Belli, Baruch and Schulman were all decorated members of the national and language honor societies by the time they graduated from Smithtown High School West and were remembered Monday as shining lights in their graduating classes. Schools Superintendent James Grossane said Belli, a 2010 graduate, had an infectious smile and was an enthusiastic student and member of the district’s championship kick line team. Baruch, a 2009 graduate, was best known for her booming laugh and unforgettable smile, Grossane said. Schulman, he said, was another 2010 graduate and had a profound love for her family.

“The Smithtown School District administration, Board of Education, staff and school community are truly saddened over the horrific tragedy involving the deaths of three former High School West graduates,” Grossane said. “Although these girls graduated from the district several years ago, their personalities and memories they left behind are still remembered by those who had the honor and pleasure of knowing them while in school.”

Grabina graduated in 2010 from Commack High School and went on to pursue accounting at Florida State University, ultimately landing a job at Ernst & Young in Tallahassee, Florida. Brenda Lentsch, a spokeswoman for Commack High School, said in a statement the loss was difficult to put into words.

“This terrible tragedy affects our entire community, and all who knew them,” she said. “We send our heartfelt sympathies to their parents, family and friends. The Commack community always rallies around those in need.”

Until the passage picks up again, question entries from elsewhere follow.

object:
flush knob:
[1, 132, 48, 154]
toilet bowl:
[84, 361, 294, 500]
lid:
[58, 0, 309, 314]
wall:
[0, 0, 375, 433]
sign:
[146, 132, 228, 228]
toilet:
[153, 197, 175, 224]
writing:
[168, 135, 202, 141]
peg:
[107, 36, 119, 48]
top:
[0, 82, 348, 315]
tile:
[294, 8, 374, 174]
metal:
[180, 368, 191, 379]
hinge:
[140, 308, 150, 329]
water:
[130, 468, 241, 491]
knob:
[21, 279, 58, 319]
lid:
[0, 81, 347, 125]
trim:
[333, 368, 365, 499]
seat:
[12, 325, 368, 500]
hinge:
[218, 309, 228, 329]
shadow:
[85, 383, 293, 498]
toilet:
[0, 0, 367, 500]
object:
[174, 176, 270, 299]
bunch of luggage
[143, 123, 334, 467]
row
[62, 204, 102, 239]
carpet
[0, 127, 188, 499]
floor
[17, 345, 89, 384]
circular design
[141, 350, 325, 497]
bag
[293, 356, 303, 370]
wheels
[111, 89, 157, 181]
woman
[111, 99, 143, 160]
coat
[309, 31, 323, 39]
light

She and her former classmate Arundel were in the limo on Saturday, but only the latter made it out alive.

Both the speed of Romeo’s vehicle and his blood alcohol content were still not known, pending results as per the investigation, the DA said. Spota did say, however, that the man had admitted to drinking beer that afternoon before the crash.

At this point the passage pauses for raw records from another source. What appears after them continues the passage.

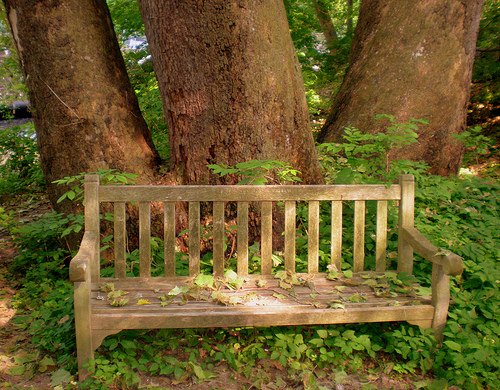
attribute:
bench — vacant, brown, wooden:
[71, 164, 452, 354]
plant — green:
[210, 335, 313, 372]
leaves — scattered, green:
[194, 269, 237, 306]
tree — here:
[3, 7, 168, 220]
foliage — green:
[434, 176, 498, 366]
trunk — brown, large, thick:
[145, 11, 324, 165]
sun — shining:
[455, 152, 484, 189]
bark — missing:
[132, 128, 160, 165]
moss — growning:
[442, 42, 463, 70]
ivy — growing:
[460, 193, 482, 359]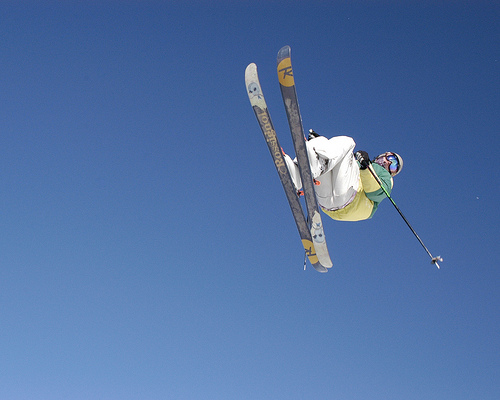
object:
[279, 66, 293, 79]
letter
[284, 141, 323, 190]
boot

Flatley, who responded to the crash soon after it was dispatched around 5:15 p.m. on Saturday, said Romeo remained at the scene for about 15 minutes following the collision, but then took off on foot and jumped a fence before police were able to retrieve him for questioning. The police chief said a witness was able to help provide details regarding the limousine accident, which has become all too common for that area.

“Over the last two or three years, we’ve had issues with limousines making very difficult turns at that intersection and we have been writing summonses for failing to yield the right-of-way to vehicles that are in the westbound direction at that intersection,” he said. “I’m sure we write at least, especially during the busier months, at least 10 or 12 summonses a month.”

Spota said Romeo, who will be processed at the Southold Police Department upon his release from the hospital, had not acquired any DWI-related charges before Saturday’s crash. No information on the possibility of additional charges was provided.

The horrific tragedy occurred just six days after another accident allegedly linked to driving while intoxicated, Spota said. Last week, another fatal crash on the Southern State Parkway killed 37-year-old Ancio Ostane, his 8-year-old son, Andy, and his 4-year-old daughter, Sephora, in what police charged as another alcohol-related hit-and-run accident.